== Segment start ==

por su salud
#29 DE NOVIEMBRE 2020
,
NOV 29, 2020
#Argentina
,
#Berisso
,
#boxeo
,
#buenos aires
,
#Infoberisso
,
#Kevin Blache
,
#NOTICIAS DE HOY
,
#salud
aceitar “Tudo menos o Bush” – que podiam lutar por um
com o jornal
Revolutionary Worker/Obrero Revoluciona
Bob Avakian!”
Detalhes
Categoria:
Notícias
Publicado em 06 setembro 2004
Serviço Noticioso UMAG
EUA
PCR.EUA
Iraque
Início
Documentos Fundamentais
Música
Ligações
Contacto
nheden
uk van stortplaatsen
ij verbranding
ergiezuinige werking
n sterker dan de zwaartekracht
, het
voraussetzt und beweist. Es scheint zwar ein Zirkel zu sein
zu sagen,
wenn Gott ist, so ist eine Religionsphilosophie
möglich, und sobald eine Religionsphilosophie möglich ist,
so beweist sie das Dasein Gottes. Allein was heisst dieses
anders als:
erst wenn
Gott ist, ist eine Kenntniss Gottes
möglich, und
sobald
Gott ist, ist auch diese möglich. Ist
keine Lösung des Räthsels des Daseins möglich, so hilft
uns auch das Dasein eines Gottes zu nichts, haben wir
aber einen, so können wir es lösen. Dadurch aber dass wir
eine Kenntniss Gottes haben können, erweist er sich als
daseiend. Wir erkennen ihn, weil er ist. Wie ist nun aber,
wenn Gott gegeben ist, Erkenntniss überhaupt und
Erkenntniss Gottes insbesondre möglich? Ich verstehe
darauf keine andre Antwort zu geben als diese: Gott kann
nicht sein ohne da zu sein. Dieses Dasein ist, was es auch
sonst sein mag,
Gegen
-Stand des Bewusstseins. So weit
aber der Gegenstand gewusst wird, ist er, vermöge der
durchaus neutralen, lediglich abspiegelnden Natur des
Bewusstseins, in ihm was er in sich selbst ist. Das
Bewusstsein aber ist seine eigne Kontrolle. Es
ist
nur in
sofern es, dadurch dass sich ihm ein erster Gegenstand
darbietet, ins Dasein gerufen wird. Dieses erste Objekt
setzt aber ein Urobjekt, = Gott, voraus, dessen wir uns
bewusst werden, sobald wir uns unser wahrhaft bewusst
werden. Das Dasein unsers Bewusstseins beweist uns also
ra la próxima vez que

== Segment end ==

◆ **EXERCISE REQUIREMENTS**
Word for word, give back all of the records.

◆ **EXERCISE ANSWER**
por su salud
#29 DE NOVIEMBRE 2020
,
NOV 29, 2020
#Argentina
,
#Berisso
,
#boxeo
,
#buenos aires
,
#Infoberisso
,
#Kevin Blache
,
#NOTICIAS DE HOY
,
#salud
aceitar “Tudo menos o Bush” – que podiam lutar por um
com o jornal
Revolutionary Worker/Obrero Revoluciona
Bob Avakian!”
Detalhes
Categoria:
Notícias
Publicado em 06 setembro 2004
Serviço Noticioso UMAG
EUA
PCR.EUA
Iraque
Início
Documentos Fundamentais
Música
Ligações
Contacto
nheden
uk van stortplaatsen
ij verbranding
ergiezuinige werking
n sterker dan de zwaartekracht
, het
voraussetzt und beweist. Es scheint zwar ein Zirkel zu sein
zu sagen,
wenn Gott ist, so ist eine Religionsphilosophie
möglich, und sobald eine Religionsphilosophie möglich ist,
so beweist sie das Dasein Gottes. Allein was heisst dieses
anders als:
erst wenn
Gott ist, ist eine Kenntniss Gottes
möglich, und
sobald
Gott ist, ist auch diese möglich. Ist
keine Lösung des Räthsels des Daseins möglich, so hilft
uns auch das Dasein eines Gottes zu nichts, haben wir
aber einen, so können wir es lösen. Dadurch aber dass wir
eine Kenntniss Gottes haben können, erweist er sich als
daseiend. Wir erkennen ihn, weil er ist. Wie ist nun aber,
wenn Gott gegeben ist, Erkenntniss überhaupt und
Erkenntniss Gottes insbesondre möglich? Ich verstehe
darauf keine andre Antwort zu geben als diese: Gott kann
nicht sein ohne da zu sein. Dieses Dasein ist, was es auch
sonst sein mag,
Gegen
-Stand des Bewusstseins. So weit
aber der Gegenstand gewusst wird, ist er, vermöge der
durchaus neutralen, lediglich abspiegelnden Natur des
Bewusstseins, in ihm was er in sich selbst ist. Das
Bewusstsein aber ist seine eigne Kontrolle. Es
ist
nur in
sofern es, dadurch dass sich ihm ein erster Gegenstand
darbietet, ins Dasein gerufen wird. Dieses erste Objekt
setzt aber ein Urobjekt, = Gott, voraus, dessen wir uns
bewusst werden, sobald wir uns unser wahrhaft bewusst
werden. Das Dasein unsers Bewusstseins beweist uns also
ra la próxima vez que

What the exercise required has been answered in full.